La cloche se mit à sonner. À ce moment, Jacques sortait à jamais de la campagne où il était né, la Genivière s’effaçait, et l’église neuve, tout près, dressait sa flèche ajourée où la silhouette du sonneur se courbait en mesure…

Lorsque, après le long office de l’église, le corps fut porté au cimetière et descendu dans la fosse, dont l’argile jaune tachait le gazon, lorsque la dernière bénédiction du prêtre l’eut abandonné au fossoyeur, il y eut encore de grands cris, et, pour la dernière fois, la pensée de Jacques traversa l’esprit de beaucoup de ces gens venus là par convenance ou par sympathie. Puis cette foule se brisa, s’émietta dans le cimetière. On se cherchait autour des tombes. Le lien qui avait groupé les femmes et les hommes était rompu. Les familles se reformaient pour sortir, et s’écoulaient dans toutes les directions, déjà ressaisies par la vie, éprouvant je ne sais quelle joie à parler, à marcher à pas plus grands, à oublier le mort sur lequel retombait maintenant la glaise lourde et molle.

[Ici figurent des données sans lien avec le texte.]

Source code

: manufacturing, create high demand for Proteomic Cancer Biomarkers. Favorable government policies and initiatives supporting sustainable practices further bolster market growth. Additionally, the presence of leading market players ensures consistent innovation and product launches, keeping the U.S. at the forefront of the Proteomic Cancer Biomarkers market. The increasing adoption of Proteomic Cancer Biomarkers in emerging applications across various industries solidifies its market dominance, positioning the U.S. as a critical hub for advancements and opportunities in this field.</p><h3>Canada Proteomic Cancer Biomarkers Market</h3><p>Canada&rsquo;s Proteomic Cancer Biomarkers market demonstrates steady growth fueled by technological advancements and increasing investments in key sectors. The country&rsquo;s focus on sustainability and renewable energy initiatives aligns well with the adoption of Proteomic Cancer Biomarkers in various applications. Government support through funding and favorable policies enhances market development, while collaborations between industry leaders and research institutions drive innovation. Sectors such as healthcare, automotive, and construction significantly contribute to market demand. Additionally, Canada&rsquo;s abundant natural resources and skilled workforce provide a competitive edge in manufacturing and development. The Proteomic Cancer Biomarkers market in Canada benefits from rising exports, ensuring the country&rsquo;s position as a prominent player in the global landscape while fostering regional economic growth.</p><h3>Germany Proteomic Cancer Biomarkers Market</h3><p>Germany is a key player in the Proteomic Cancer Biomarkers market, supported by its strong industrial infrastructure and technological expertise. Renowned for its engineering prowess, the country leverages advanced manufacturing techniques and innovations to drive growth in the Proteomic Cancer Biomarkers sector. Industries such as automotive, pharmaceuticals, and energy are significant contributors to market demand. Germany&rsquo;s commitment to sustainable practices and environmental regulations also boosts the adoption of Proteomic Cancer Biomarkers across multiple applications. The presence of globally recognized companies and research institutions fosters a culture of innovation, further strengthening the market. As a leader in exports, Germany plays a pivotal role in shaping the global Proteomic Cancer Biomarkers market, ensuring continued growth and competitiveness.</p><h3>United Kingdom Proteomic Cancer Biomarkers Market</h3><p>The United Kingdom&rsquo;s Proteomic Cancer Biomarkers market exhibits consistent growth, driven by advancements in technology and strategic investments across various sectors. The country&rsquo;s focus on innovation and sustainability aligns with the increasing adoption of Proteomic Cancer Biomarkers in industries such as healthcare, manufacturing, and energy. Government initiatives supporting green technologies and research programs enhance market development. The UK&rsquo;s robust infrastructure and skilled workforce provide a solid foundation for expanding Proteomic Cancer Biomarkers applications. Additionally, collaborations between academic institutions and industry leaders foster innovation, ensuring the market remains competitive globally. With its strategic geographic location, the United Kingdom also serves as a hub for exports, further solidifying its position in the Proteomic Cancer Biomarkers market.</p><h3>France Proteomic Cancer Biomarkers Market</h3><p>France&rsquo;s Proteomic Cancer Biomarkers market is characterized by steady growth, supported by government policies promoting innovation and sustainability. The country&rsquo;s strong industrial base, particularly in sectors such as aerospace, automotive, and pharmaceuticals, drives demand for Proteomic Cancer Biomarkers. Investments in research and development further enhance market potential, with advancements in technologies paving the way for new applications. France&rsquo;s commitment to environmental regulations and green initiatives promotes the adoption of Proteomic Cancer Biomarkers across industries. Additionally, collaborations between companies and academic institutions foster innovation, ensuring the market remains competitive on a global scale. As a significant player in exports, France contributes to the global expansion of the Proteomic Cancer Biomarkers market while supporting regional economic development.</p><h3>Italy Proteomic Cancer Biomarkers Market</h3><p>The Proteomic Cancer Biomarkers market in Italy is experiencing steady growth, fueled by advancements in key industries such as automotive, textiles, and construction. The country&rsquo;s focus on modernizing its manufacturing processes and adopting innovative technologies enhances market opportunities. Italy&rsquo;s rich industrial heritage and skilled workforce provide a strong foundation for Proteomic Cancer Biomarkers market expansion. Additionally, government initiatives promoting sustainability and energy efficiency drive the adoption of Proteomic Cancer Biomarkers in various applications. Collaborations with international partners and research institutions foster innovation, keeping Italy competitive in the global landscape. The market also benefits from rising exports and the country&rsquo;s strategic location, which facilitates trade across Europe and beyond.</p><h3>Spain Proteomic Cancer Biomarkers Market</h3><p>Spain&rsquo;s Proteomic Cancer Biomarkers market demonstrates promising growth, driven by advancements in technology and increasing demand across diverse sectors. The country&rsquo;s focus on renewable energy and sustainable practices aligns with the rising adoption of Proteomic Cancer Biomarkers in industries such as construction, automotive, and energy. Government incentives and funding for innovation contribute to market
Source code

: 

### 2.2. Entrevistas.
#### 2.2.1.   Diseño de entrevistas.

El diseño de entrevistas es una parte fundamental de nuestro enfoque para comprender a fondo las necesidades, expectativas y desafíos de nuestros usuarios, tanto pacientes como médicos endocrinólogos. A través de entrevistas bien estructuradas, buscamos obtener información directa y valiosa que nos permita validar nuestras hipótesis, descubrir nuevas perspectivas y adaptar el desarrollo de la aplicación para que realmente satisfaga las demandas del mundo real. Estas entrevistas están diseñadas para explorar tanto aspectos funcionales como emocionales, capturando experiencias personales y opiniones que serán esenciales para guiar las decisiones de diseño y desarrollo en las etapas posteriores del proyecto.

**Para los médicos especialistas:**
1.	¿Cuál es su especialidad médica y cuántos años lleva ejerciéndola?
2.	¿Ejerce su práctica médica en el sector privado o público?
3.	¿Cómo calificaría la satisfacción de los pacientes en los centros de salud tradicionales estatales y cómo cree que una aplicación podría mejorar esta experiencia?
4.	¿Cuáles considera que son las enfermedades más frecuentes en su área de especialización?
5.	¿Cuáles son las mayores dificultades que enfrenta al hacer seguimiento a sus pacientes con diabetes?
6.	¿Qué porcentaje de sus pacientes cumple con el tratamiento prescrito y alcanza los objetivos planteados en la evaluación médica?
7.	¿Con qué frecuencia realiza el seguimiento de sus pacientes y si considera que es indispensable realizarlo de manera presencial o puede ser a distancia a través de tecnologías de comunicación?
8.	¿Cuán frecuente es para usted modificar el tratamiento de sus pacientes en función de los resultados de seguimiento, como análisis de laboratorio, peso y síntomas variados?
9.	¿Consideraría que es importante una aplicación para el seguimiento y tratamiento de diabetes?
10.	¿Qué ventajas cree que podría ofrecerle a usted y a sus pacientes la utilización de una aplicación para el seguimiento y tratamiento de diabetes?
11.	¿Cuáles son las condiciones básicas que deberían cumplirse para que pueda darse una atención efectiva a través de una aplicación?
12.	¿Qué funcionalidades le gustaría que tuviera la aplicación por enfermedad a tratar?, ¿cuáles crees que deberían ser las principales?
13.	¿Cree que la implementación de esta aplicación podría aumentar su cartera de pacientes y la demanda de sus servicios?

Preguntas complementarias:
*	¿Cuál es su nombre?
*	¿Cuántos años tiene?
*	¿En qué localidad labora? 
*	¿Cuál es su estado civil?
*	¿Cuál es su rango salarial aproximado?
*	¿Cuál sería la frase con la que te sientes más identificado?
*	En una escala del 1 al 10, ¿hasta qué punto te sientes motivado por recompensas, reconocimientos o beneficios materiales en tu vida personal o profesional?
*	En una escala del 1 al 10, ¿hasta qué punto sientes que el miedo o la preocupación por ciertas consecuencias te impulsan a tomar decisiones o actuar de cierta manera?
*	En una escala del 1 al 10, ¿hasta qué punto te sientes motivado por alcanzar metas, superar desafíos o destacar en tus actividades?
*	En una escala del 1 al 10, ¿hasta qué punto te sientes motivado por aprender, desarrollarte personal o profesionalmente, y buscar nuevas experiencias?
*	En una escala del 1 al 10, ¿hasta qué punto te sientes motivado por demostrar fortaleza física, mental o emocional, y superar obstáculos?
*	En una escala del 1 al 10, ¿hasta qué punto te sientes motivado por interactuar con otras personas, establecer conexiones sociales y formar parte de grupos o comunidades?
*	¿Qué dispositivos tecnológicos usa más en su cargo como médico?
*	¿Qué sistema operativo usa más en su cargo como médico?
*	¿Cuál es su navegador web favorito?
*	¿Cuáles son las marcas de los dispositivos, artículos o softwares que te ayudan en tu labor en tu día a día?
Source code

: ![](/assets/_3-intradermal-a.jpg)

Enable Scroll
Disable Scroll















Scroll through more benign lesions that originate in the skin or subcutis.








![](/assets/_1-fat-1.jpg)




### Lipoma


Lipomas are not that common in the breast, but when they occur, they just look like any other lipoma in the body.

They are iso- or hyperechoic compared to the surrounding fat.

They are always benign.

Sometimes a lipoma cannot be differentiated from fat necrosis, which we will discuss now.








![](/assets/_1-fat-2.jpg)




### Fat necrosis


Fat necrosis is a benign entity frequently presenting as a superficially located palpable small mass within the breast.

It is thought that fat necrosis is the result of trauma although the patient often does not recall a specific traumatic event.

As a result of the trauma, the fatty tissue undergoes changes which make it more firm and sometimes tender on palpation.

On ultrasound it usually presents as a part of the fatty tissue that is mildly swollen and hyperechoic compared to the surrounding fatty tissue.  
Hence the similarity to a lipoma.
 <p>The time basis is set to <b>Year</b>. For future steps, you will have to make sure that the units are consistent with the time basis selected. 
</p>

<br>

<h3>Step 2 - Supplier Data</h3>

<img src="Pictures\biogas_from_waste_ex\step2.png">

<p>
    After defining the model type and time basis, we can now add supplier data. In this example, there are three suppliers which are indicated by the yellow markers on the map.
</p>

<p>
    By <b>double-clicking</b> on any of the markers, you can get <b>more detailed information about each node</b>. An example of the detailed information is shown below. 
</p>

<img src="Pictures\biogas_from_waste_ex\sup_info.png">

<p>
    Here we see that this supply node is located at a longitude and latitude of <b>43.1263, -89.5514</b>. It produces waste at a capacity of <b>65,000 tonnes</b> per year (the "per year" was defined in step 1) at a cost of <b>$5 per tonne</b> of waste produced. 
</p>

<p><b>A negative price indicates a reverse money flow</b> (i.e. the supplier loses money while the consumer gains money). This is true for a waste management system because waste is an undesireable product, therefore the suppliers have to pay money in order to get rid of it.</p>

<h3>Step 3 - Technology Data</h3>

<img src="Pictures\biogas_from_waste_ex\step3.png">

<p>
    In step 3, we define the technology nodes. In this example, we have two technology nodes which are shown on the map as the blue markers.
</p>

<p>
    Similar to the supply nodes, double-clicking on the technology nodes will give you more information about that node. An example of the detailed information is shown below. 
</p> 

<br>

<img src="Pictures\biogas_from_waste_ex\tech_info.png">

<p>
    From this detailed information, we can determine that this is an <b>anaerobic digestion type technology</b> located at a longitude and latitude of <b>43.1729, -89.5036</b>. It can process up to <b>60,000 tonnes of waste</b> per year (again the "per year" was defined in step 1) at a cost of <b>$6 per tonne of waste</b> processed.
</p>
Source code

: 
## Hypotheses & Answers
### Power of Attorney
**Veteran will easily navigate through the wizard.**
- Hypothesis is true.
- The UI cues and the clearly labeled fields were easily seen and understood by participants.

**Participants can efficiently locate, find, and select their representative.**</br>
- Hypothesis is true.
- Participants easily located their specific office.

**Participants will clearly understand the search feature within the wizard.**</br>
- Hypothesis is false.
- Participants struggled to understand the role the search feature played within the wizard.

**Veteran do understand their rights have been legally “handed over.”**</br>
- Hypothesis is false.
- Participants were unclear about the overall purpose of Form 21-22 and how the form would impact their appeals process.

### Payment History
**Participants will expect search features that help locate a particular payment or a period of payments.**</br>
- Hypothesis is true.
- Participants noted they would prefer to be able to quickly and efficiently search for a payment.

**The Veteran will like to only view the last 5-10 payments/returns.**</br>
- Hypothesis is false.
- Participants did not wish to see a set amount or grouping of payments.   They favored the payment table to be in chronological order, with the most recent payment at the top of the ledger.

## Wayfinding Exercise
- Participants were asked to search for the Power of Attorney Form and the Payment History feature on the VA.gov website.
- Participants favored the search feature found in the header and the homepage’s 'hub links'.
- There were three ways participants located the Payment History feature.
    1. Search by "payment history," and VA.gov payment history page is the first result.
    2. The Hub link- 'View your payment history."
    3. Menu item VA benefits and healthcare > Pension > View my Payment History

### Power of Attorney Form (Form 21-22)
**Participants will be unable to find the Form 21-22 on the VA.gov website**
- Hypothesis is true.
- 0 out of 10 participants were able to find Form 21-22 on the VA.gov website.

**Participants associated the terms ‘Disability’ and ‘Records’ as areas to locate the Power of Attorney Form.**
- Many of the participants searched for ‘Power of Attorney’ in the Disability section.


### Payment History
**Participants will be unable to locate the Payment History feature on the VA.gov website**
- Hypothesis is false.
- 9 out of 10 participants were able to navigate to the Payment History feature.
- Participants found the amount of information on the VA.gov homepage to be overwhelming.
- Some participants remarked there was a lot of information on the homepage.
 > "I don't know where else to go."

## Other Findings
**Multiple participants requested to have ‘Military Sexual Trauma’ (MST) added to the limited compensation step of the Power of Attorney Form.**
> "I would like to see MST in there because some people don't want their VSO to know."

Après les autres, les Noellet quittèrent le cimetière. Le métayer et sa femme allaient l’un près de l’autre, étrangers à ce réveil de paroles et de mouvement qui bruissait autour d’eux. Ils étaient seuls, – car leurs enfants avaient pris les devants, – et si avant plongés dans la vision de celui qui venait de les quitter, qu’ils ne faisaient nulle attention à nulle autre chose. La mère le revoyait tout petit, quand elle l’allaitait, dans ces premières années du mariage qui sont bien chargées et bien douces : il était bel enfant vraiment et très fort ; il riait volontiers. Pour Julien, il songeait surtout au vaillant laboureur que l’enfant promettait d’abord, et à la pauvre figure qu’avait plus tard le petit soldat quand il revint de la caserne, dans sa tunique trop large.

À voix basse, en quelques mots rapides, ils échangeaient leurs douleurs résignées.

Et Pierre ? Tous deux ils y pensaient peut-être. Mais ils ne prononcèrent pas son nom.